You can override the TryAuthenticate method to provide custom authentication logic against your database or something like that.
OAuthUserSession is an implementation IOAuthSession
This custom user session needs to be passed to the init method of the AuthService:
AuthService.Init(this, () => new CustomUserSession(), ...);
Please look at SocialBootstrapApi to get a full example.
Of course you can also implement your own - custom - authentication mechanism. You aren't forced to use the built-in ServiceStack auth mechanism.
But how does ServiceStack know, which service needs authentication? This happens with the AuthenticateAttribute.
You simply have to mark your request dto with this attribute:
//Authentication for all HTTP methods (GET, POST...) required
[Authenticate()]
public class Secured
{
public bool Test { get; set; }
}
Now this service can only be accessed if the client is authenticated:
public class SecuredService : RestServiceBase<Secured>
{
public override object OnGet(Secured request)
{
IOAuthSession session = this.GetSession();
return new SecuredResponse() { Test = "You're" + session.FirstName };
}
public override object OnPut(Secured request)
{
return new SecuredResponse() { Test = "Valid!" };
}
public override object OnPost(Secured request)
{
return new SecuredResponse() { Test = "Valid!" };
}
public override object OnDelete(Secured request)
{
return new SecuredResponse() { Test = "Valid!" };
}
}
If you want, that authentication is only required for GET and PUT requests for example, you have to provide some extra parameters to the Authenticate attribute.
[Authenticate(ApplyTo.Get | ApplyTo.Put)]
ServiceStack also includes a built-in permission based authorization mechanism. To activate the permission mechanism you first need to init it in the app host:
PermissionHandler.Init(this);
Your request dto which requires specific permissions:
[Authenticate()]
//All HTTP (GET, POST...) methods need "CanAccess"
[RequiredPermission("CanAccess")
[RequiredPermission(ApplyTo.Put | ApplyTo.Post, "CanAdd")]
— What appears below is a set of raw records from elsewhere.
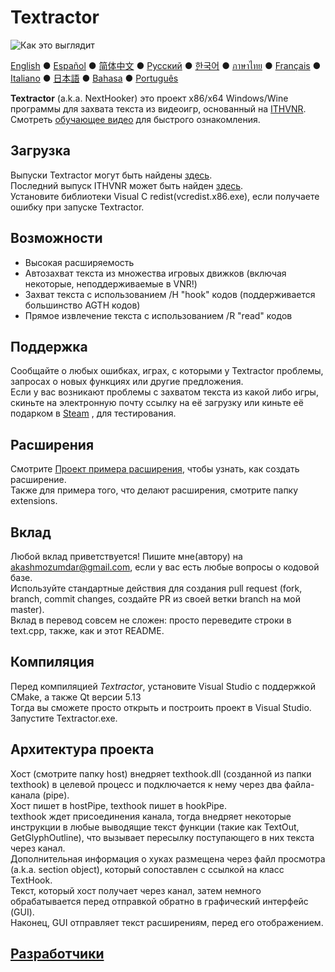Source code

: # Textractor

![Как это выглядит](screenshot.png)

[English](README.md) ● [Español](README_ES.md) ● [简体中文](README_SC.md) ● [Русский](README_RU.md) ● [한국어](README_KR.md) ● [ภาษาไทย](README_TH.md) ● [Français](README_FR.md) ● [Italiano](README_IT.md) ● [日本語](README_JP.md) ● [Bahasa](README_ID.md) ● [Português](README_PT.md)

**Textractor** (a.k.a. NextHooker) это проект x86/x64 Windows/Wine программы для захвата текста из видеоигр, основанный на [ITHVNR](https://web.archive.org/web/20160202084144/http://www.hongfire.com/forum/showthread.php/438331-ITHVNR-ITH-with-the-VNR-engine).<br>
Смотреть [обучающее видео](https://tinyurl.com/textractor-tutorial) для быстрого ознакомления.

## Загрузка

Выпуски Textractor могут быть найдены [здесь](https://github.com/Artikash/Textractor/releases).<br>
Последний выпуск ITHVNR может быть найден [здесь](https://drive.google.com/open?id=13aHF4uIXWn-3YML_k2YCDWhtGgn5-tnO).<br>
Установите библиотеки Visual C redist(vcredist.x86.exe), если получаете ошибку при запуске Textractor.

## Возможности

- Высокая расширяемость
- Автозахват текста из множества игровых движков (включая некоторые, неподдерживаемые в VNR!)
- Захват текста с использованием /H "hook" кодов (поддерживается большинство AGTH кодов)
- Прямое извлечение текста с использованием /R "read" кодов

## Поддержка

Сообщайте о любых ошибках, играх, с которыми у Textractor проблемы, запросах о новых функциях или другие предложения.<br>
Если у вас возникают проблемы с захватом текста из какой либо игры, скиньте на электронную почту ссылку на её загрузку или киньте её подарком в [Steam](https://steamcommunity.com/profiles/76561198097566313/) , для тестирования.

## Расширения

Смотрите [Проект примера расширения](https://github.com/Artikash/ExampleExtension), чтобы узнать, как создать расширение.<br>
Также для примера того, что делают расширения, смотрите папку extensions. 

## Вклад

Любой вклад приветствуется! Пишите мне(автору) на akashmozumdar@gmail.com, если у вас есть любые вопросы о кодовой базе.<br>
Используйте стандартные действия для создания pull request (fork, branch, commit changes, создайте PR из своей ветки branch на мой master).<br>
Вклад в перевод совсем не сложен: просто переведите строки в text.cpp, также, как и этот README.

## Компиляция

Перед компиляцией *Textractor*, установите Visual Studio с поддержкой CMake, а также Qt версии 5.13<br>
Тогда вы сможете просто открыть и построить проект в Visual Studio. Запустите Textractor.exe.

## Архитектура проекта

Хост (смотрите папку host) внедряет texthook.dll (созданной из папки texthook) в целевой процесс и подключается к нему через два файла-канала (pipe).<br>
Хост пишет в hostPipe, texthook пишет в hookPipe.<br>
texthook ждет присоединения канала, тогда внедряет некоторые инструкции в любые выводящие текст функции (такие как TextOut, GetGlyphOutline), что вызывает пересылку поступающего в них текста через канал.<br>
Дополнительная информация о хуках размещена через файл просмотра (a.k.a. section object), который сопоставлен с ссылкой на класс TextHook.<br>
Текст, который хост получает через канал, затем немного обрабатывается перед отправкой обратно в графический интерфейс (GUI).<br>
Наконец, GUI отправляет текст расширениям, перед его отображением.

## [Разработчики](CREDITS.md)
[RequiredPermission(ApplyTo.Delete, "AdminRights", "CanDelete")]
public class Secured
{
public bool Test { get; set; }
}
Now the client needs the permissions...
- "CanAccess" to make a GET request
- "CanAccess", "CanAdd" to make a PUT/POST request
- "CanAccess", "AdminRights" and "CanDelete" to make a DELETE request
Normally ServiceStack calls the method bool HasPermission(string permission) in IOAuthSession. This method checks if the list List<string> Permissions in IOAuthSession contains the required permission.
IOAuthSession is stored in a cache client as explained above
You can fill this list in the method TryAuthenticate you've overriden in the first part of this tutorial. Alternatively you can also override the method HasPermission.